──────── SOURCE DATA ────────

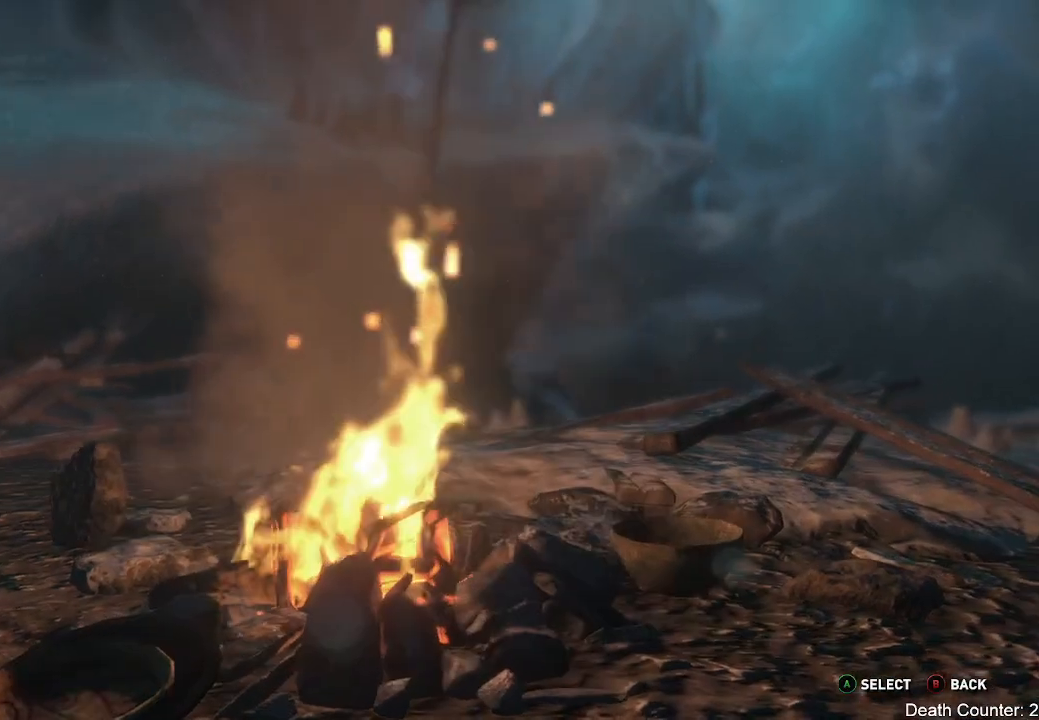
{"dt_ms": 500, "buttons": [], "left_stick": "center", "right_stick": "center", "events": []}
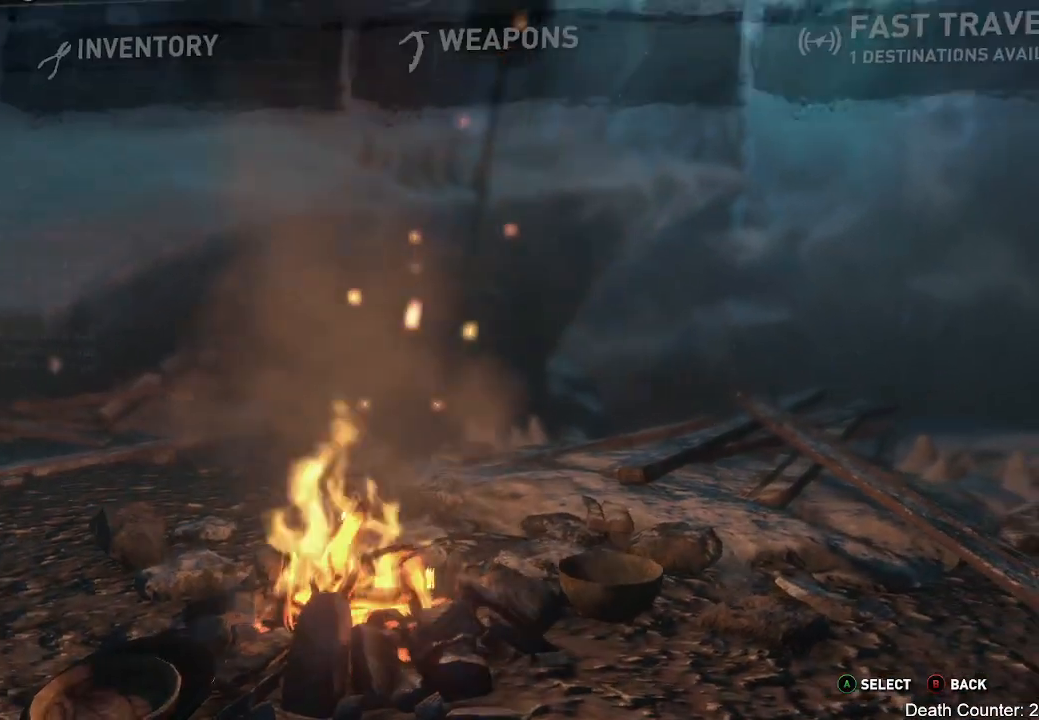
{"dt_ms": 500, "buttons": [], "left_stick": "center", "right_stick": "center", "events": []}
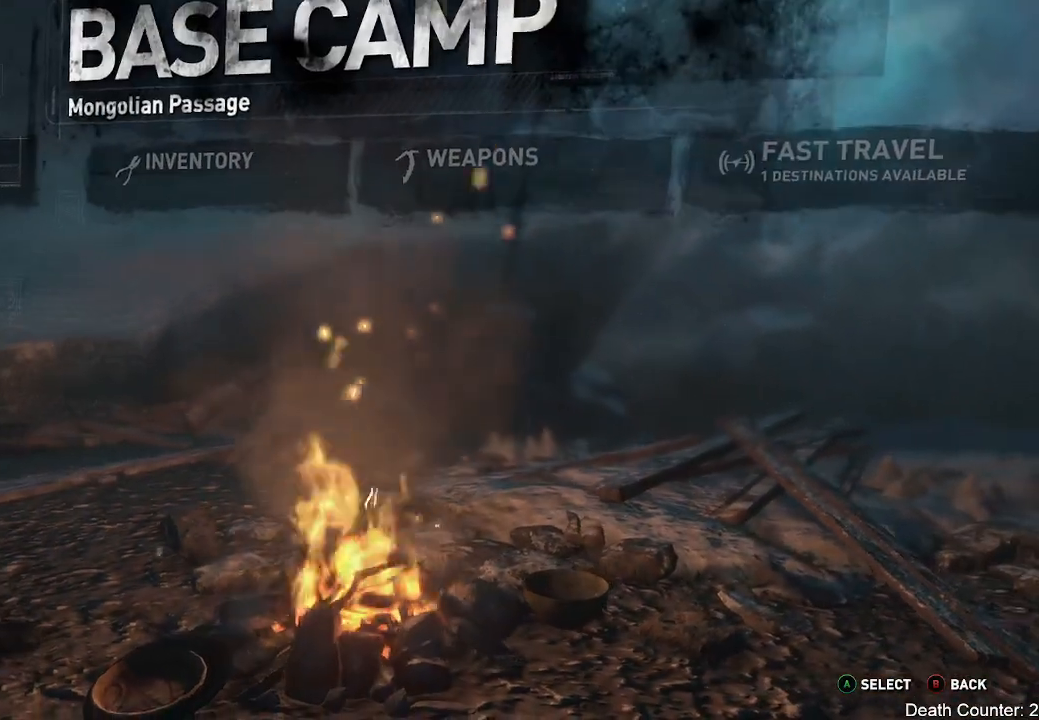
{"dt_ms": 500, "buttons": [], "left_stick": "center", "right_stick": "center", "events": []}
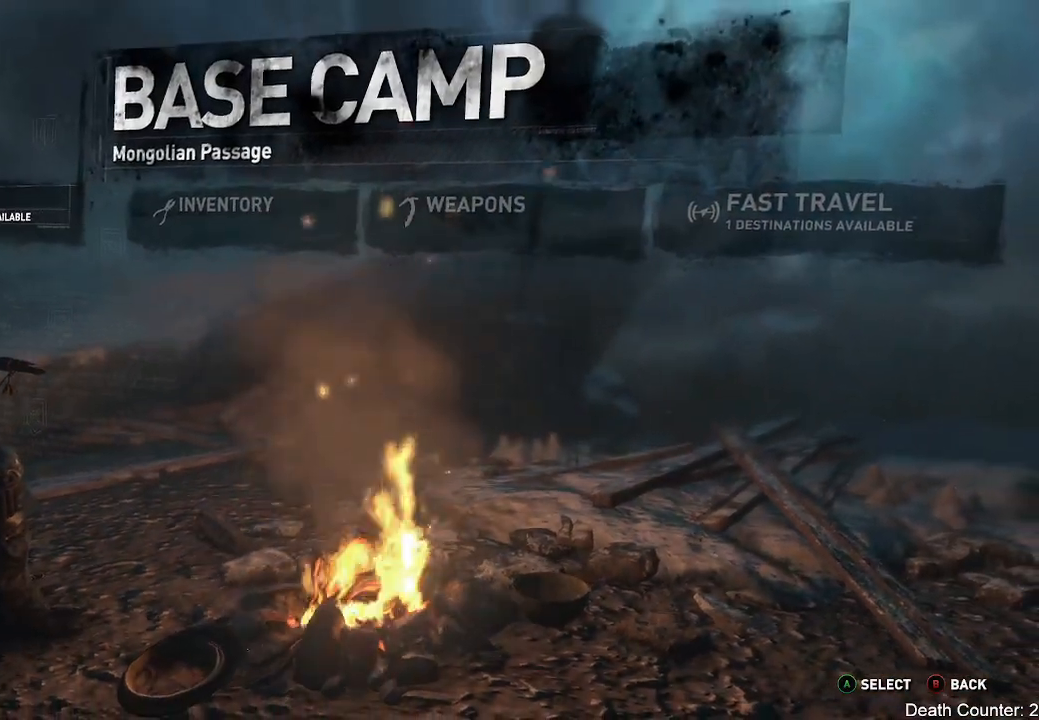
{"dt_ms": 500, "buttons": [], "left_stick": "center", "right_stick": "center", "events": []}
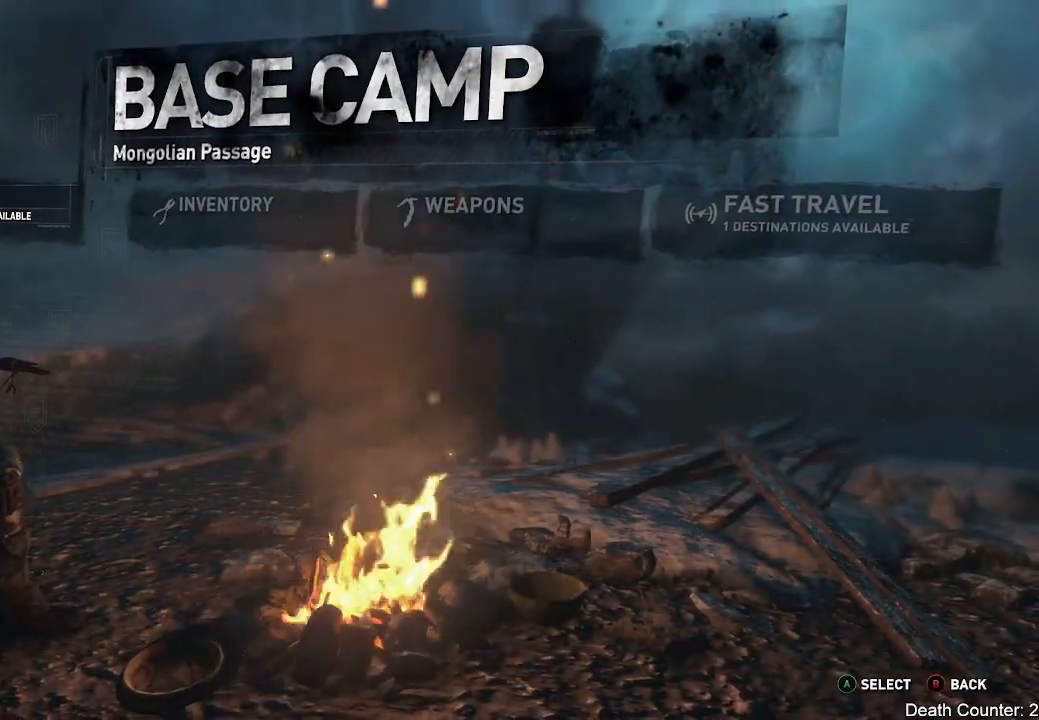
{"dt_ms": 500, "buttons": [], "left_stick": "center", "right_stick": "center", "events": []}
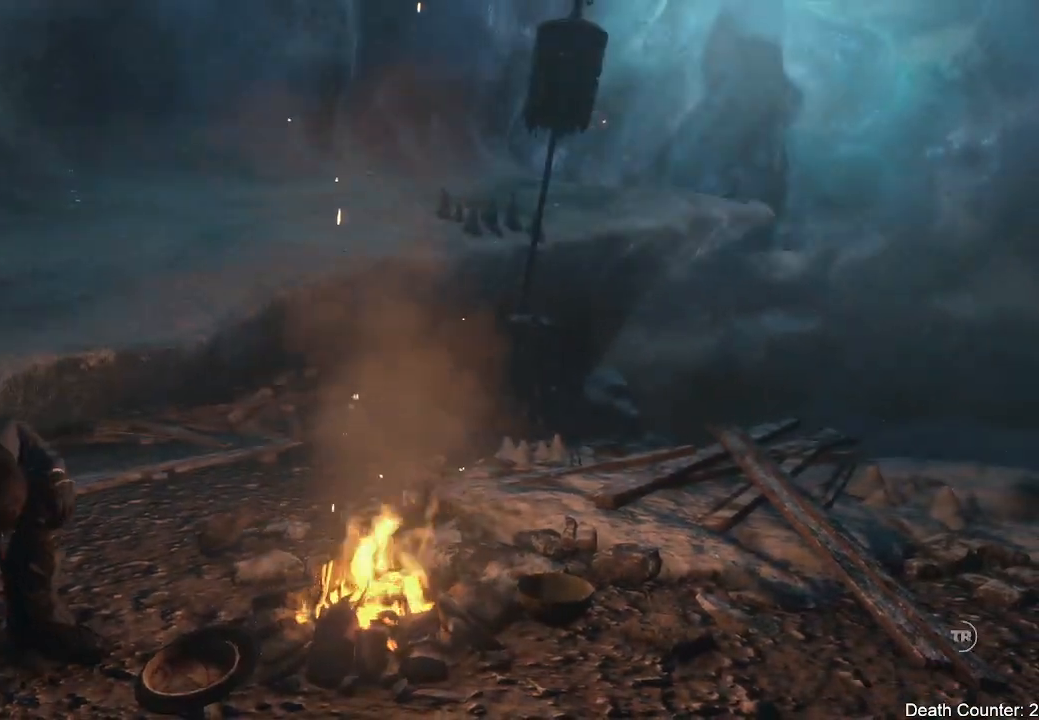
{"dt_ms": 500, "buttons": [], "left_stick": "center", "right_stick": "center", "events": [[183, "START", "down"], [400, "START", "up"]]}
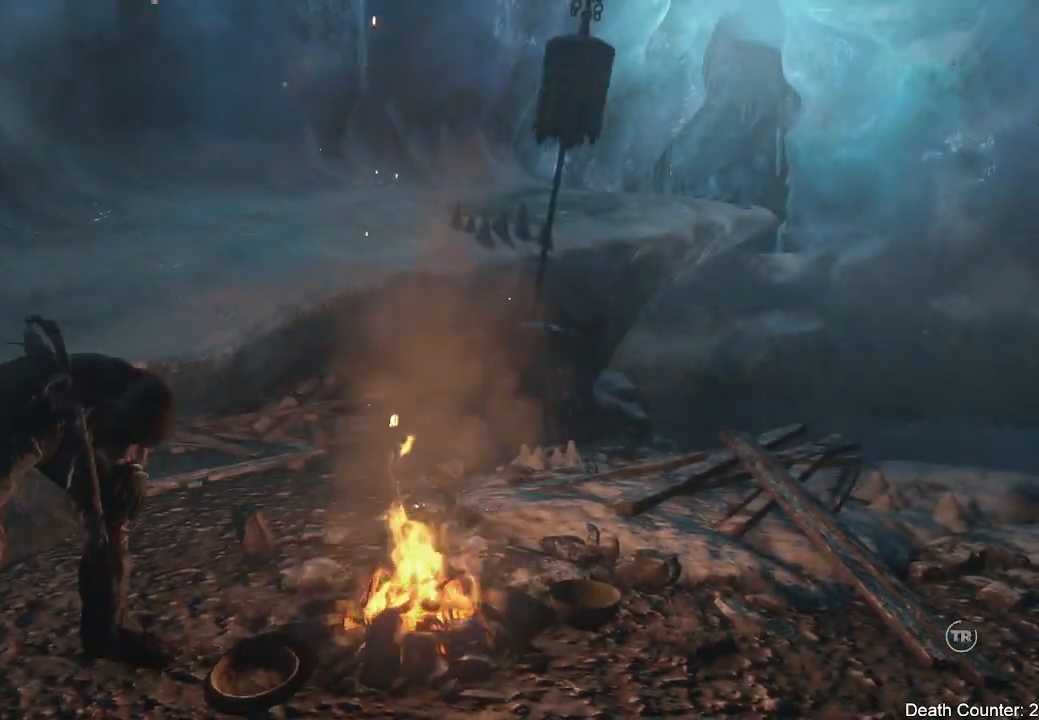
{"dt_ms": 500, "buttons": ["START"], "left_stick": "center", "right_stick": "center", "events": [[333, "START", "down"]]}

────────

▸ ASSIGNED TASK
Once the pictures are dropped, repeat the data above exactly.

▸ RESULT OF THE TASK
{"dt_ms": 500, "buttons": [], "left_stick": "center", "right_stick": "center", "events": []}
{"dt_ms": 500, "buttons": [], "left_stick": "center", "right_stick": "center", "events": []}
{"dt_ms": 500, "buttons": [], "left_stick": "center", "right_stick": "center", "events": []}
{"dt_ms": 500, "buttons": [], "left_stick": "center", "right_stick": "center", "events": []}
{"dt_ms": 500, "buttons": [], "left_stick": "center", "right_stick": "center", "events": []}
{"dt_ms": 500, "buttons": [], "left_stick": "center", "right_stick": "center", "events": [[183, "START", "down"], [400, "START", "up"]]}
{"dt_ms": 500, "buttons": ["START"], "left_stick": "center", "right_stick": "center", "events": [[333, "START", "down"]]}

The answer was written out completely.